You’ll help our environment.

Help minimize water usage because the water needs of livestock are much greater than those of vegetables and grains.

The meat industry uses so much energy to produce grain for livestock that if instead we used the grain to feed people following a vegetarian diet, it would be enough to feed about 840 million people.

Will you join us at café evergreen in giving up meat, just for one day a week? We believe in all the good benefits since we started our restaurant at the Warm Mineral Springs and started on the first day of the week to being meatless, “Meatless Monday”. Why Monday?

Did you know there is a science behind “Monday” ?

Monday has a special significance in our culture as the beginning of the week, which influences our mood and health outcomes. While 27% of people report that Monday is the day they experience the most stress because it is the start of the work week,  58% of people see Monday positively, as an opportunity for a “fresh start” and a day to “get my act together.”


Meatless Monday is not a new idea. During World War I, the U.S. Food Administration urged families to reduce consumption of meat to aid the war effort. “Food Will Win the War,” the government proclaimed, and “Meatless Monday” was introduced to encourage Americans to do their part.
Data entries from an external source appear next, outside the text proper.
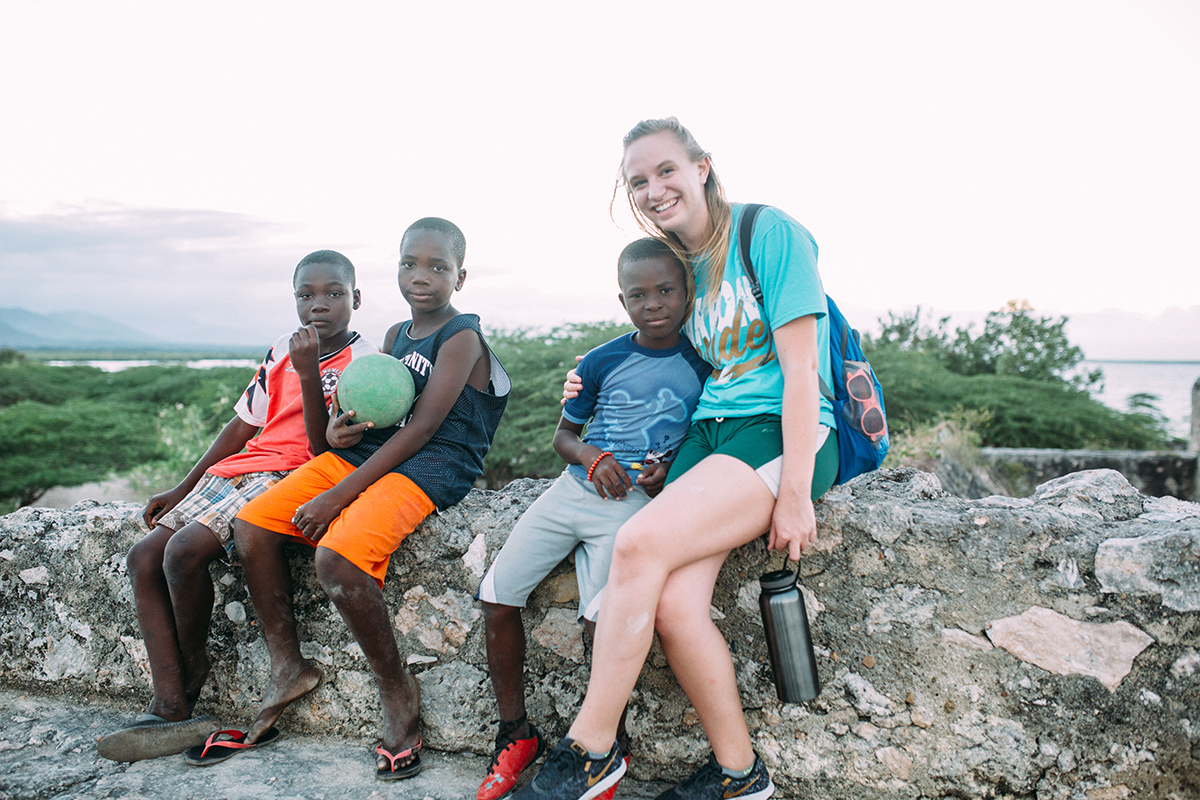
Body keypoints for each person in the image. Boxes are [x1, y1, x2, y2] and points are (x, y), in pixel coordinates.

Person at [515, 118, 840, 800]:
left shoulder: (767, 232)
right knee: (673, 605)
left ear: (702, 166)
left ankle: (591, 750)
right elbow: (652, 331)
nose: (654, 189)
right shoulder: (673, 261)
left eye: (666, 170)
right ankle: (741, 777)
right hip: (708, 429)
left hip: (776, 427)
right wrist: (593, 371)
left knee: (637, 545)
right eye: (638, 181)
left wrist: (796, 493)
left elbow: (803, 368)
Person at [219, 217, 510, 781]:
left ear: (460, 276)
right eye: (409, 264)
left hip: (434, 464)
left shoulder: (462, 339)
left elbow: (422, 430)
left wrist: (338, 497)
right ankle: (288, 666)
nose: (420, 276)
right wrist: (337, 432)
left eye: (437, 266)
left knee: (337, 556)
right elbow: (381, 413)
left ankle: (395, 690)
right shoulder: (398, 336)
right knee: (252, 524)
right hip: (374, 451)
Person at [98, 251, 373, 762]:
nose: (319, 305)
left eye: (334, 293)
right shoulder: (280, 351)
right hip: (240, 470)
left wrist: (311, 372)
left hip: (289, 475)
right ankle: (172, 705)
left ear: (356, 298)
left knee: (182, 553)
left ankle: (188, 674)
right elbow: (245, 425)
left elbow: (323, 448)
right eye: (306, 295)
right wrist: (184, 486)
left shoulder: (364, 365)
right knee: (142, 557)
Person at [475, 238, 709, 800]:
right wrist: (591, 457)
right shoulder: (603, 360)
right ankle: (516, 734)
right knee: (497, 595)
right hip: (572, 492)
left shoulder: (704, 366)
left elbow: (703, 440)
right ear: (622, 300)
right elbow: (564, 435)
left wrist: (667, 471)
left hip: (629, 508)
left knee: (602, 624)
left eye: (665, 291)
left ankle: (606, 754)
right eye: (638, 295)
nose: (653, 304)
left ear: (687, 293)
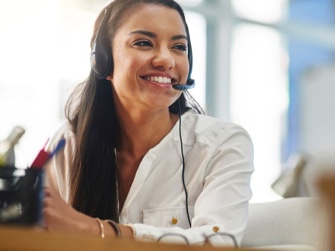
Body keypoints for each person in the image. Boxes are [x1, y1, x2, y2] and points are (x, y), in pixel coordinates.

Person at [43, 0, 254, 247]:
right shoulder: (67, 143)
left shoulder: (222, 144)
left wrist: (95, 230)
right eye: (143, 43)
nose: (166, 60)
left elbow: (219, 242)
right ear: (103, 61)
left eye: (178, 46)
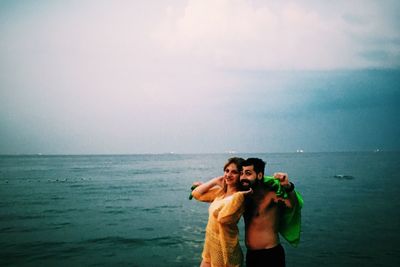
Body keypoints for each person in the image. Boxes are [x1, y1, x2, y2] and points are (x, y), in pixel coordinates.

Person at [240, 158, 303, 267]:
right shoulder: (244, 197)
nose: (243, 177)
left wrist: (288, 187)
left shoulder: (271, 195)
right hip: (251, 255)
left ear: (259, 175)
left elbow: (292, 205)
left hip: (270, 254)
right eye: (241, 173)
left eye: (248, 173)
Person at [191, 157, 252, 267]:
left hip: (226, 251)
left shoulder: (239, 197)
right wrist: (214, 181)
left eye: (234, 172)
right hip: (210, 246)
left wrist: (239, 195)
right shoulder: (220, 193)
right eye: (227, 171)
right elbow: (196, 194)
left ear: (240, 175)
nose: (228, 175)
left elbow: (223, 218)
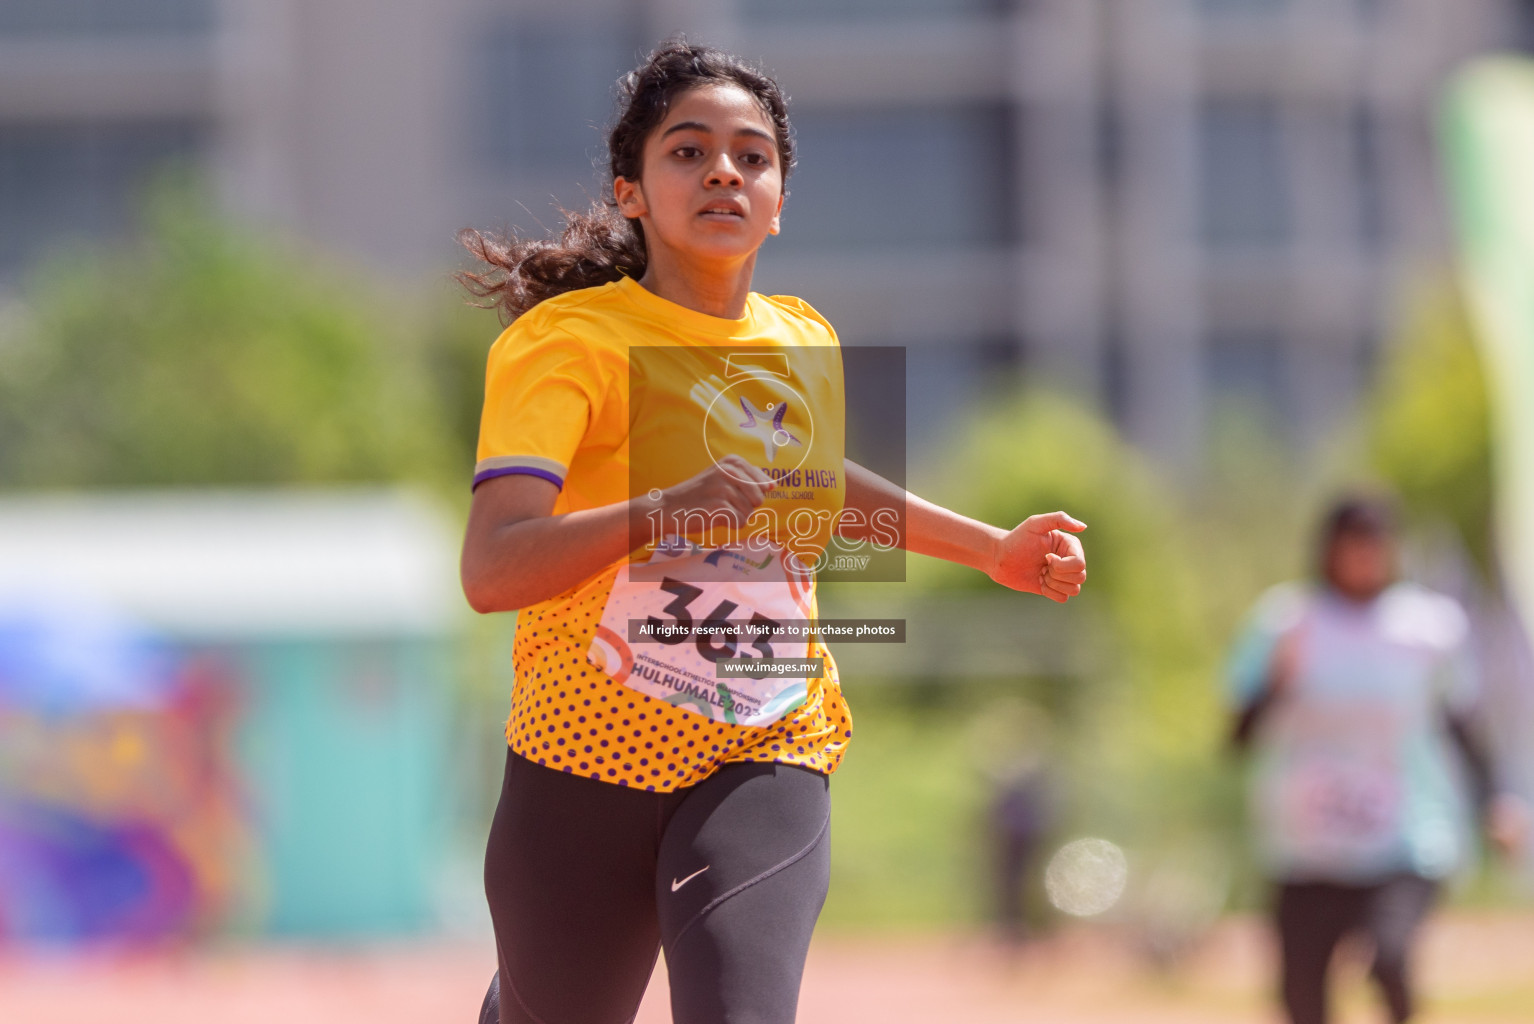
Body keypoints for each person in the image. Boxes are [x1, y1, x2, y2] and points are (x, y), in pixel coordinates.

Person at [455, 40, 1088, 1024]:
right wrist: (671, 509)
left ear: (780, 198)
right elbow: (493, 569)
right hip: (579, 760)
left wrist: (993, 548)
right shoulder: (565, 342)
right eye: (688, 151)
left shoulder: (800, 337)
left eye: (752, 156)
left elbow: (816, 489)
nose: (723, 171)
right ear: (630, 188)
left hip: (763, 743)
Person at [1228, 495, 1529, 1024]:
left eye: (1375, 545)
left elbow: (1461, 724)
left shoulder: (1427, 628)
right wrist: (1275, 685)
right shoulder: (1286, 623)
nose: (1364, 558)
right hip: (1306, 844)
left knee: (1390, 960)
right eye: (1353, 546)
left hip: (1404, 835)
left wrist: (1495, 800)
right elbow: (1237, 737)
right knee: (1302, 997)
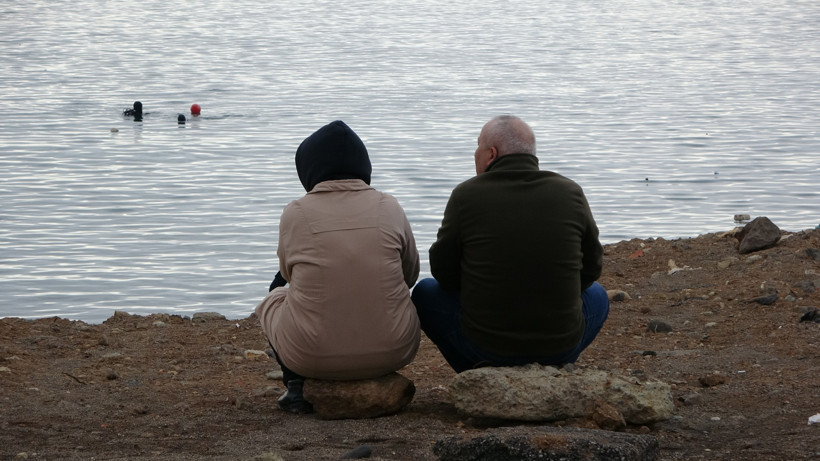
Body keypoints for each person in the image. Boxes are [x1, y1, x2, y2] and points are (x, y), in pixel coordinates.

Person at [411, 115, 609, 373]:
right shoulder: (570, 192)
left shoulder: (466, 195)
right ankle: (553, 367)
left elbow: (443, 272)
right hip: (560, 345)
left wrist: (482, 288)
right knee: (599, 295)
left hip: (486, 347)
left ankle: (476, 371)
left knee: (424, 292)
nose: (475, 153)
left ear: (491, 154)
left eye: (478, 146)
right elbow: (592, 268)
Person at [255, 120, 421, 413]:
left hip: (311, 356)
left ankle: (296, 386)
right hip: (395, 351)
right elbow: (410, 275)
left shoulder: (296, 212)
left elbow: (289, 274)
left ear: (308, 167)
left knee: (276, 291)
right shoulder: (389, 206)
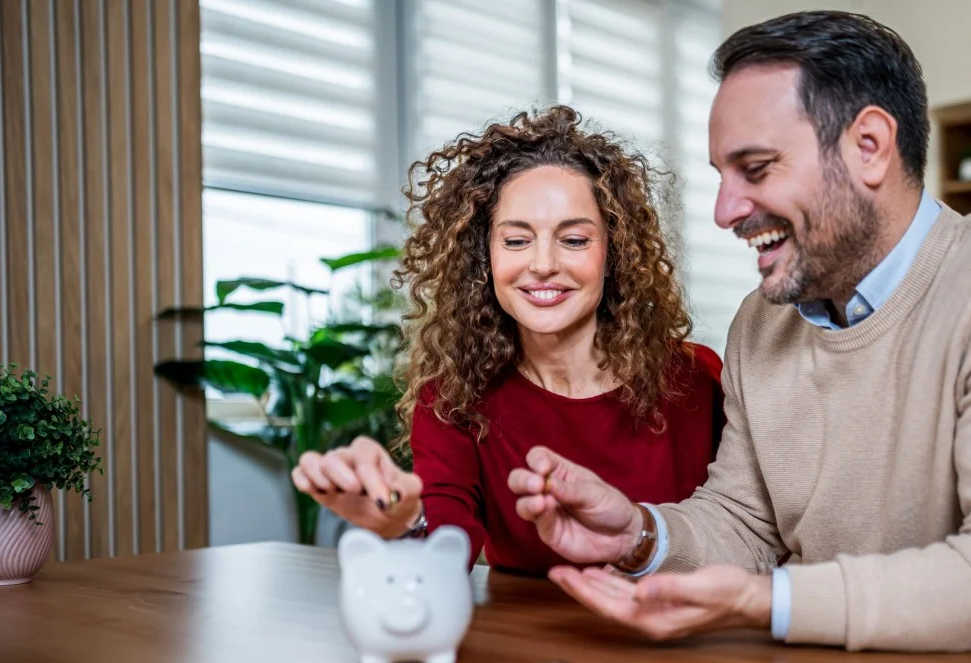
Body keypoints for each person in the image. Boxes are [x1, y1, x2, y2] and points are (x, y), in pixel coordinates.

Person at [507, 11, 971, 652]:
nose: (725, 210)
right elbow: (744, 523)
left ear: (868, 147)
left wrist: (765, 601)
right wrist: (641, 536)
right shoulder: (761, 324)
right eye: (722, 175)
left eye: (755, 168)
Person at [290, 105, 725, 576]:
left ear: (614, 253)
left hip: (682, 636)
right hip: (528, 646)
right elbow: (447, 540)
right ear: (485, 258)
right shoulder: (453, 398)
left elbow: (745, 532)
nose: (542, 264)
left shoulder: (697, 380)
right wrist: (404, 520)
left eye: (574, 240)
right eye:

The effect was overwhelming; more than 13 million families signed a pledge to observe the national meatless Monday.

More recently meatless Monday has become popular throughout the world because of the health benefits with many cities and even countries declaring meatless Monday.

On our menu one of the favorite dishes is the roasted cauliflower. Today I will secretly share one of our recipes…enjoy…but if you are not in the mood of cooking next Monday, come in and try our meatless Chef Choice: “Meatless Monday at Café Evergreen” check it out on Facebook.

Roasted Cauliflower with Walnuts


1 small head cauliflower (about 2 1/4 pounds), trimmed into small florets
4 teaspoons extra-virgin olive oil
1/4 teaspoon dried thyme
Kosher salt and freshly ground black pepper
1 ounce finely chopped walnuts (about 3 tablespoons)
2 tablespoons chopped fresh parsley
1/2 teaspoon finely grated lemon zest


Preheat the oven to 450 degrees F.
Toss the cauliflower in a bowl with 3 teaspoons of the oil, the thyme, 1/2 teaspoon salt and 1/4 teaspoon pepper until well coated. Spread in a single layer on a rimmed baking sheet.
Roast the vegetables until tender and lightly browned, about 25 minutes, stirring once or twice.
Meanwhile, cook the walnuts in a small skillet over medium heat, stirring, until toasted, about 5 minutes. Pour into a small bowl and toss with the parsley, lemon zest and remaining 1 teaspoon oil. Sprinkle over the roasted vegetables.